■ **Problem requirements**:
Copy exactly the lines of the material below that run from the one containing "(rectangle (start 7.62" through the one containing "(pin input line (at 5.08 -6.35". Copy no other lines.

..............................

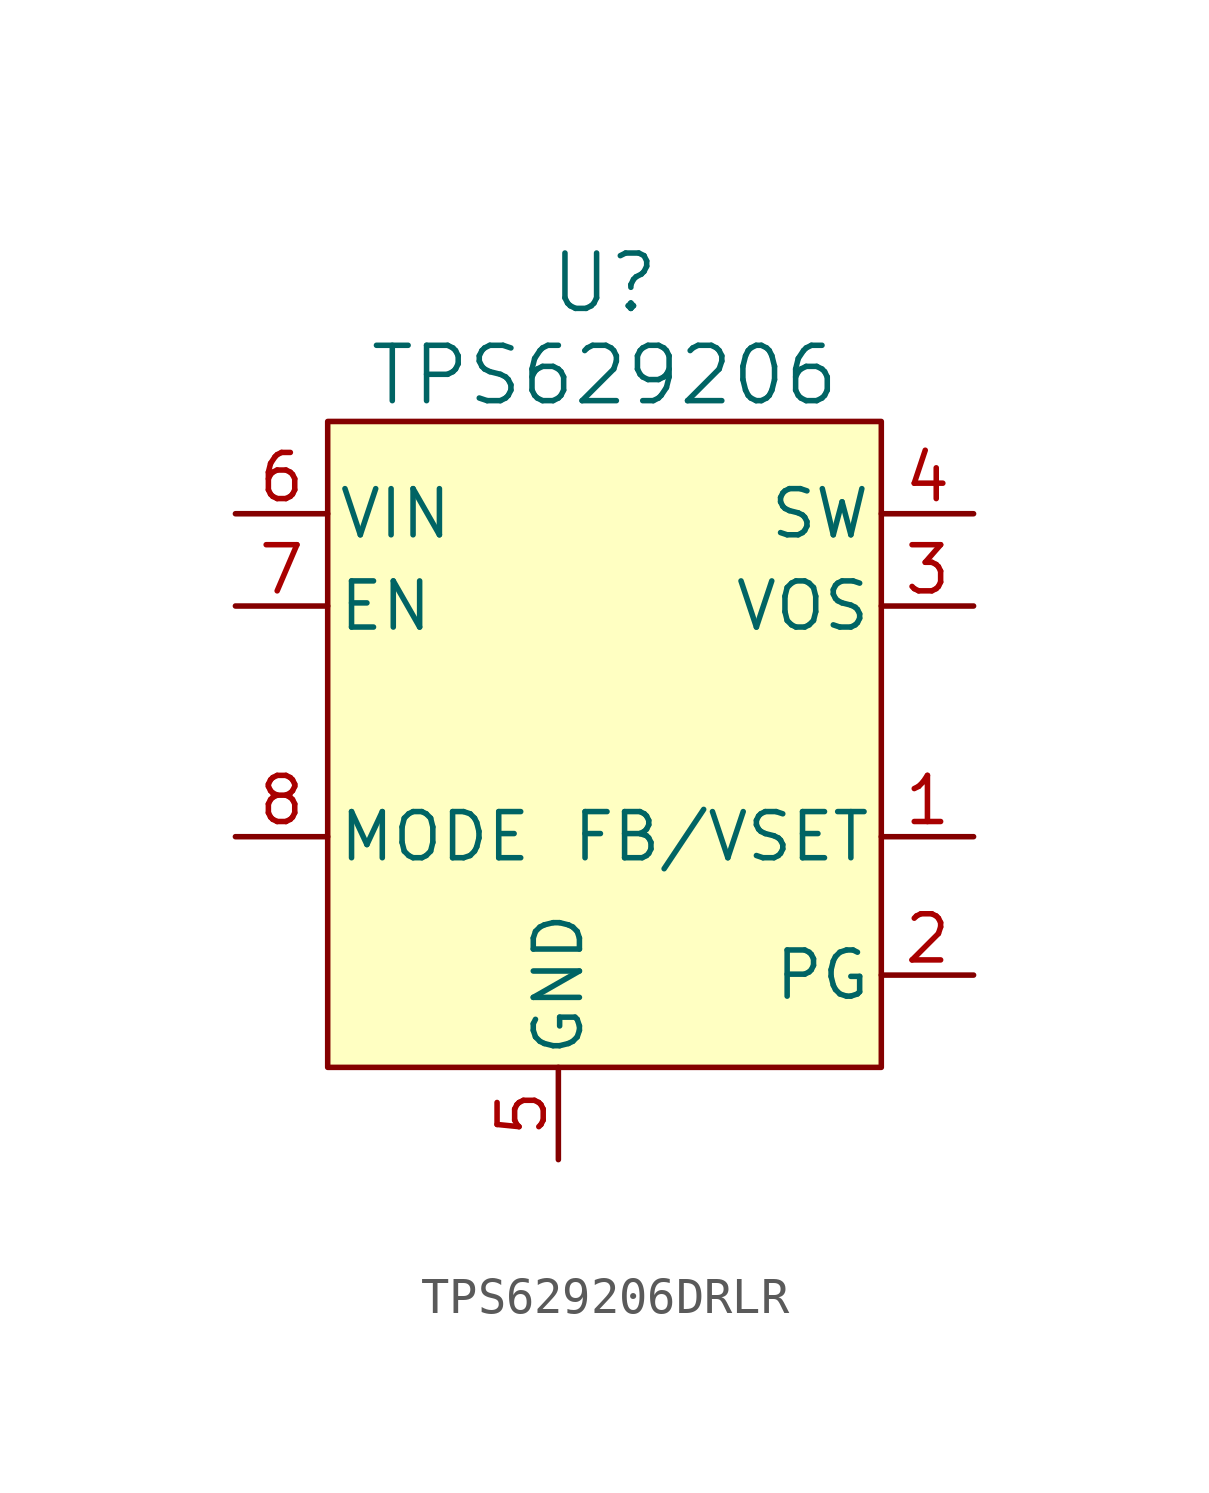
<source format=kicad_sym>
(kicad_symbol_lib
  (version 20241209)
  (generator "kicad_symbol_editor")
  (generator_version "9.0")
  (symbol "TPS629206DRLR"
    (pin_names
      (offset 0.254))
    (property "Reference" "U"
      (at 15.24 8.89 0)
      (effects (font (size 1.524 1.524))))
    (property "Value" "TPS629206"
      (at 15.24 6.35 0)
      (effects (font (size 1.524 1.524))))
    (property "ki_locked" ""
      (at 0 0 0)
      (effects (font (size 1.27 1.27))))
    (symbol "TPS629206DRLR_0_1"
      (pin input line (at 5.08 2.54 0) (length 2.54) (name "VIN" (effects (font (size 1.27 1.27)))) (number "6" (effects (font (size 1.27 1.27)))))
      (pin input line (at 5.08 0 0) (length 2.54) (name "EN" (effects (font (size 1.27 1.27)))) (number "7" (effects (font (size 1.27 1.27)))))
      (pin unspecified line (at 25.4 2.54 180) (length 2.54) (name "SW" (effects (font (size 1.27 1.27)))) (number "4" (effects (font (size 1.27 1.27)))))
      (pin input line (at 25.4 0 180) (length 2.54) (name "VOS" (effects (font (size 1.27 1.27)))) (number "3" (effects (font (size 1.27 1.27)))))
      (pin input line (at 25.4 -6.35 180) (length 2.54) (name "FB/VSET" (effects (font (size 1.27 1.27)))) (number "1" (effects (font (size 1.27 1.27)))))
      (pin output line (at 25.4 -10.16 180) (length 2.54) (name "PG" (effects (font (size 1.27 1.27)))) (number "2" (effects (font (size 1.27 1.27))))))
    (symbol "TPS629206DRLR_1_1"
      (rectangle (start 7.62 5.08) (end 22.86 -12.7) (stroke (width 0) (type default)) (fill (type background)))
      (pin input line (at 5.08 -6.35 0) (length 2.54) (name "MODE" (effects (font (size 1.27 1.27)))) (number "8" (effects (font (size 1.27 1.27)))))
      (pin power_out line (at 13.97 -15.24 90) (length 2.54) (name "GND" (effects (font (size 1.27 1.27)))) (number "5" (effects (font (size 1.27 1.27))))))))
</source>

..............................

■ **Answer to the problem**:
      (rectangle (start 7.62 5.08) (end 22.86 -12.7) (stroke (width 0) (type default)) (fill (type background)))
      (pin input line (at 5.08 -6.35 0) (length 2.54) (name "MODE" (effects (font (size 1.27 1.27)))) (number "8" (effects (font (size 1.27 1.27)))))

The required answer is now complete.